The UK’s cost of living support won’t protect the poorest – here’s what the government should do instead
UK households have faced unprecedented blows to their living standards in 2022. Home energy costs have more than doubled and are threatening to triple, the price of petrol has risen by more than half since the start of last year and overall price inflation is heading for double digits.
We have seen plenty of comparisons to the 1970s recently, but two things could make today’s situation even worse. Inflation has not built gradually, but will have gone from zero to double digits in less than 18 months. This sudden acceleration has left people’s incomes far behind. Secondly, the course of this crisis has been highly unpredictable, with forecasts constantly being revised upwards. This creates the risk that any response will be out of date by the time it is implemented.
Rate of UK inflation, 2019-2022
This crisis is unlikely to be resolved soon, particularly as global energy costs continue to have large and highly unpredictable impacts on people’s finances. To address it properly, the government needs to develop a clear policy about how to respond to a constantly changing situation.

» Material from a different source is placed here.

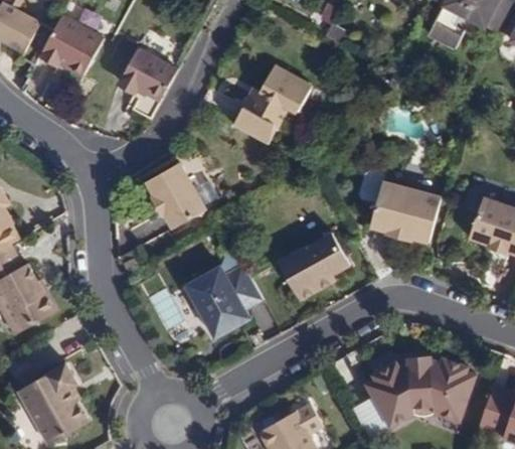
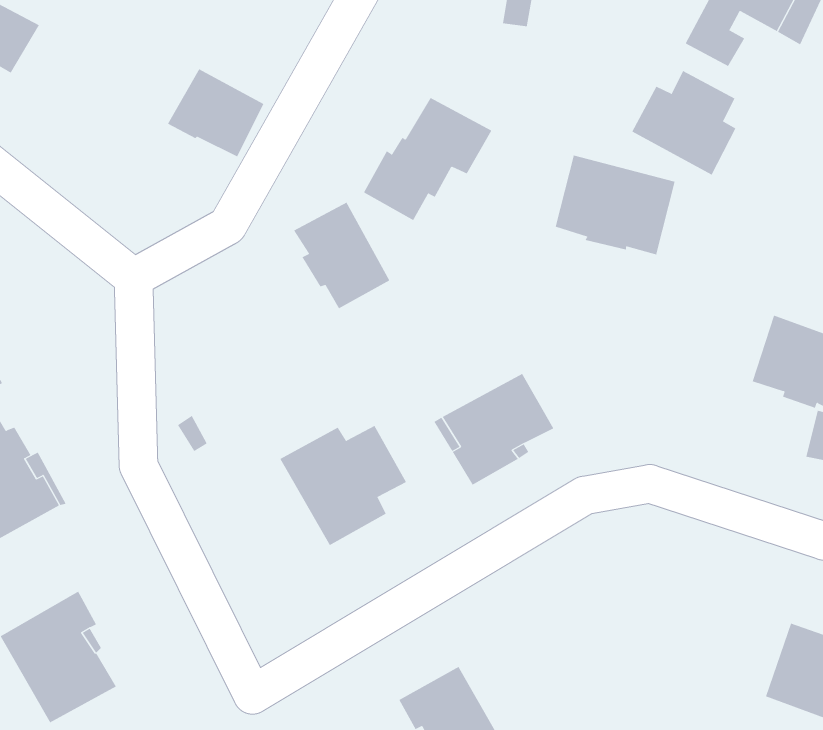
building: [38,17,101,76] -> none
building: none -> [632,70,736,176]
building: [147,162,205,227] -> [293,202,390,309]
building: [368,181,441,242] -> [555,155,675,255]
building: [352,356,474,436] -> none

I experienced this volatility as an analyst when I responded to a request from former prime minister and chancellor Gordon Brown to assess the effectiveness of the government support package announced in May. It is still in the process of implementation but it gives a seemingly generous £1,200 a year to the worst off families.
As my resulting report shows, even at the time it was announced, the package fell short of compensating people on low incomes. These households have experienced the combined blows of last October’s £1,000-a-year cut in universal credit, April’s uprating of benefits by only 3% when inflation was 9%, and the £800 increase in fuel bills that was forecast last May for this October. Under these circumstances, a family with two children would be around £1,600 worse off overall, an significant deficit for those already struggling to make ends meet.
Rapidly developing picture
While I was working on the report, forecasts affecting the figures were changing at an alarming pace. Food inflation has taken off and domestic energy bills are now forecast to rise by £1,200 a year , up from the £800 forecast last May. Prices also appear to be rising more quickly for the worst off, but by how much is hard to measure since so much depends on individuals’ spending patterns.
My report had to include caveats for all of these moving parts. But these uncertainties do not just frustrate the neatness of an academic’s sums – more importantly, they affect policymakers’ ability to make fine judgements about how to respond.
The government’s response so far has involved a series of lump sum payments. This will certainly mitigate the problem but it won’t avert disaster this winter. It’s also an inefficient way to distribute this money: sending 8 million households cheques for a flat rate of £650 is administratively simple, but it gives the same amount to a family of four as to a single person.
Indeed, in a recent opinion piece published in the UK’s Observer newspaper that draws on the research of myself and others, Brown warned that a substantial proportion of the UK population will still end up cold and hungry this winter.
Fortunately, a consensus seems to be growing that more action is needed. Even Conservative Party leadership hopeful Liz Truss has backpedalled on her “no more handouts” principle recently. We need to match the scale of need rather than simply introducing modest measures, such as removing the 5% VAT on energy bills.
This will only avert a tiny fraction of the problem given that bills that are set to rise by 40% to 60% in October alone. But while everyone can agree that serious help is needed, agreeing on how much is another matter.
Providing more clarity
While no single calculation can really answer this question definitively, the most important thing politicians can do now is to at least give greater clarity on the principles they will apply to future decisions about how much help to give. This is a crisis that will not go away soon and constant ad hoc responses will not help. We need a clear policy about how to respond to a constantly changing situation.
My research leads me to conclude that there are two key principles that policymakers should consider, one for the shorter and another for the longer term.
In the short term, the government must show us that the worst off will not become worse off still. For more than 60 years, the postwar welfare state automatically increased benefits at least by inflation. This ended with a four-year benefits freeze starting in 2015.
Inflation uprating has since been restored, but using the previous September’s inflation rate to raise incomes in April creates a disconnect that has proved disastrous this year. Universal credit has computer systems that could make increases much more responsive in real time and a midyear uprating, particularly this October, is certainly justified.
The second, longer-term principle should be an improvement to the level of safety net the UK provides. This will ensure people on benefits do not have to live so close to the edge that a crisis such as this one threatens to push them over into poverty. This will require sustained political will.
The national emergency caused by the present threat to living standards could help to create the political determination to permanently improve social protection in this way. If so, something positive could yet come out of the present cost of living crisis.